(EXPLORE THE MATERIAL):
1/ From the stadium design interview, quote the passage starting with "In order to" and going on through "and concerned about.".
2/ In the stadium design interview, what feature did Cardiff have first among rugby stadiums?

(EXERCISE PASSAGE):
☆ ☆ ☆ ☆ ☆
You’ve got to sell great sport and great atmosphere, that’s where the design of the building becomes critical. A really interesting example at Cardiff. Cardiff was the first rugby stadium that had a moving roof, and everybody said, ‘Well when are we going to use it? Maybe it’ll never get used. And, well, it does rain in Cardiff a bit, but we’ll only close it when we really need to.’ When people started to experience rugby matches inside a bowl with a roof over it, they used to chant. It was a perfectly sunny day and they’d start chanting ‘Close the roof, close the roof’, because the atmosphere just became electric when that roof closed.

Mick O’Regan: But just on that, would there not have been purists? Because as people who follow rugby know, sometimes it’s an 80-minute slog through ankle deep mud, and there are some aficionados that say that brings out a particular aspect of the game that might not be attractive, but is elemental to it. Does the technology allow the nature of the game to change?

Rod Sheard: Yes, it does. Those people who worship the kind of randomness of muddy fields, there’s always going to be that around. The important thing is, where we were perhaps 20 years ago, that’s all you ever got. In England during the wet winter, all you ever got were Rugby matches, playing in muddy fields. Now we’ve got a variation, and it throws up an interesting aspect of it, because teams that performed well under those conditions, would always be the teams that won, whereas now once you start getting different surfaces, and there’s no doubt that the biggest stadia, and the closing roofs, change the surface, you start getting different conditions.

And tennis is a really good example. Wimbledon will always be a grass tennis court, and there is more of a random play of the ball, the ball moves differently, from say for example the Australian Open down in Melbourne. And the fact that different players have got to achieve their best on these different surfaces, makes for a more interesting sport. And you could say that it’s the design of these stadiums, and the changing conditions of the pitch that they play on, that will make rugby, cricket, all of these other sports, more interesting in the long run.

Mick O’Regan: Paul, does design have to wait for technology to catch up?
In order to achieve those ideal design outcomes, do architects have to wait for the people who manufacture the components to get up to speed?

Paul Henry: It’s a very interesting one. It’s a two-way street. They both go hand-in-hand in a way. Nowadays really technology is at such a point where as designers you’re very free in terms of what you can achieve. It’s really fabulous what you’re actually able to achieve, particularly in the moving roofs. And that’s just been a process of evolution in terms of design. It’s also interesting in terms of that remote audience that we’ve talked, that technology that we’ve seen in the whole electronics area is really key and really important for us. So as designers we pay great attention to that because that remote audience is one of the key factors we’re actually worried about and concerned about.
☆ ☆ ☆ ☆ ☆
(LISTED ENTRIES):
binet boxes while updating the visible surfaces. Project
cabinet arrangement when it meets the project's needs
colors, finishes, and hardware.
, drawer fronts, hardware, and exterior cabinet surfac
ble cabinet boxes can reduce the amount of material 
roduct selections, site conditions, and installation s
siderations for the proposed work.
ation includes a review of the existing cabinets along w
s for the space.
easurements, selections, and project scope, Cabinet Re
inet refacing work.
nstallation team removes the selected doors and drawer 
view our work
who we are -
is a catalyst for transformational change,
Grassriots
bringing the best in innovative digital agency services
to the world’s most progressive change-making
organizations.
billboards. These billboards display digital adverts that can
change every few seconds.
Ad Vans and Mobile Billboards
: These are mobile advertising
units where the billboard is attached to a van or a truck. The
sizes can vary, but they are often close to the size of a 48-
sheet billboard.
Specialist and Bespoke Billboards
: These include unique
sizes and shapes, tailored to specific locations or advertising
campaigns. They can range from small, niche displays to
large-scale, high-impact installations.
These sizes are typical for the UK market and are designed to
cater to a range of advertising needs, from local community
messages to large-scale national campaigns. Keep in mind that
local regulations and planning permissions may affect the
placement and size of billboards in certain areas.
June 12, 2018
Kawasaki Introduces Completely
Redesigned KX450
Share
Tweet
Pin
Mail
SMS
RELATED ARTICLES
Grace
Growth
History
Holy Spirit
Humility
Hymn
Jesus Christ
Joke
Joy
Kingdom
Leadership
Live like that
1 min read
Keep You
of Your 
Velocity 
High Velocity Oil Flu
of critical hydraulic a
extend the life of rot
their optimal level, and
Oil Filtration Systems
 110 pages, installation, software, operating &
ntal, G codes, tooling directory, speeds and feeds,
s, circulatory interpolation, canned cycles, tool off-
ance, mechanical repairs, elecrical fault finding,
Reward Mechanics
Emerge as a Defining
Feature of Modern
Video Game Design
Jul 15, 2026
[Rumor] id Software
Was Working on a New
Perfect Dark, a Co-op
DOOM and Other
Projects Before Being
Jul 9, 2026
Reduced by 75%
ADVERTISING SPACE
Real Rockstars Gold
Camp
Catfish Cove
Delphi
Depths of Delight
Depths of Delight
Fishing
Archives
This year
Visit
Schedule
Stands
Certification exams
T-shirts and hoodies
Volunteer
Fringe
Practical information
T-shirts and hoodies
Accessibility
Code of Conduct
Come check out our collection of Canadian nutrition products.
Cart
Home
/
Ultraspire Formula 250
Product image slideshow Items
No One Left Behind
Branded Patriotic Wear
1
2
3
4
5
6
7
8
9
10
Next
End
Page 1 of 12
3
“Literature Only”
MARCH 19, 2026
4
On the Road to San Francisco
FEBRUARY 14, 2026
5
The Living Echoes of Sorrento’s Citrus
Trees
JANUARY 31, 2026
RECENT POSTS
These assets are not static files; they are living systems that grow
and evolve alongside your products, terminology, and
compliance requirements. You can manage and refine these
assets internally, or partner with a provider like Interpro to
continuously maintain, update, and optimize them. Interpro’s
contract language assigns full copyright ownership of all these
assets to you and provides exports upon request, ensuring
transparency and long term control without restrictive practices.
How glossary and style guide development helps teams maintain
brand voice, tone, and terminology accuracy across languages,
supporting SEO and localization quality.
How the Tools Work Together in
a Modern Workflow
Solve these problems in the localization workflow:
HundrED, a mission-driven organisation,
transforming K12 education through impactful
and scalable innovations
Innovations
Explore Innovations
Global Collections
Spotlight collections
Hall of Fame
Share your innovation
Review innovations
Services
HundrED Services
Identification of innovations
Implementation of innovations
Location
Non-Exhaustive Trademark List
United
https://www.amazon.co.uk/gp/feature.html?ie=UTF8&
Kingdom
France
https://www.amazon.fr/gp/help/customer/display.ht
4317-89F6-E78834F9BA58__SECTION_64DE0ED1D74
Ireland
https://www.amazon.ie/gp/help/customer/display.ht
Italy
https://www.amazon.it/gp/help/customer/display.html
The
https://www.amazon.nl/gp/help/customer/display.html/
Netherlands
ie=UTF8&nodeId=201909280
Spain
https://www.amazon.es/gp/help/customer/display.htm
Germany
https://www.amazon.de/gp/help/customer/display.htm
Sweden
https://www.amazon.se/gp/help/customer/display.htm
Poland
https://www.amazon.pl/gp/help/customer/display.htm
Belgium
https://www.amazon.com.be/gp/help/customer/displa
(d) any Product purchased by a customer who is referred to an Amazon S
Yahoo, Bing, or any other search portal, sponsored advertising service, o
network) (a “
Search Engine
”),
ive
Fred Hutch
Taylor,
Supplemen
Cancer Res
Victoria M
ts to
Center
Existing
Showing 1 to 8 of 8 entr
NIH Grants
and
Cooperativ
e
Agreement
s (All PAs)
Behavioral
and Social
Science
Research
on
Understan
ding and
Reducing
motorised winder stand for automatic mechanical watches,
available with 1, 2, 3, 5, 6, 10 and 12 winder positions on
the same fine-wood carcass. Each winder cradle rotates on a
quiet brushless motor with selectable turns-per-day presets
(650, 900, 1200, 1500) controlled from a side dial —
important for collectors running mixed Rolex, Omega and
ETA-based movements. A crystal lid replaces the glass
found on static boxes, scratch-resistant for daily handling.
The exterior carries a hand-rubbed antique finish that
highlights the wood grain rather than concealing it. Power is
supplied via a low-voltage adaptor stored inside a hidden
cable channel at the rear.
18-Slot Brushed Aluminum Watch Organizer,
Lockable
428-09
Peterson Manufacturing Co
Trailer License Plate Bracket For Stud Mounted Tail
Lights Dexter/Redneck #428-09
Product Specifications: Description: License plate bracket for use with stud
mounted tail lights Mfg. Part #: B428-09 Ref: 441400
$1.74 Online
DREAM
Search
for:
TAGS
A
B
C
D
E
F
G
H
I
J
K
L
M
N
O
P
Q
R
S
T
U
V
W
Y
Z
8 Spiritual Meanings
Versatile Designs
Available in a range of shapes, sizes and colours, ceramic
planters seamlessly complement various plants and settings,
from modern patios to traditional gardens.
☆ ☆ ☆ ☆ ☆
(ANSWERS BY ITEM):
1/
In order to achieve those ideal design outcomes, do architects have to wait for the people who manufacture the components to get up to speed?

Paul Henry: It’s a very interesting one. It’s a two-way street. They both go hand-in-hand in a way. Nowadays really technology is at such a point where as designers you’re very free in terms of what you can achieve. It’s really fabulous what you’re actually able to achieve, particularly in the moving roofs. And that’s just been a process of evolution in terms of design. It’s also interesting in terms of that remote audience that we’ve talked, that technology that we’ve seen in the whole electronics area is really key and really important for us. So as designers we pay great attention to that because that remote audience is one of the key factors we’re actually worried about and concerned about.

2/ A moving roof.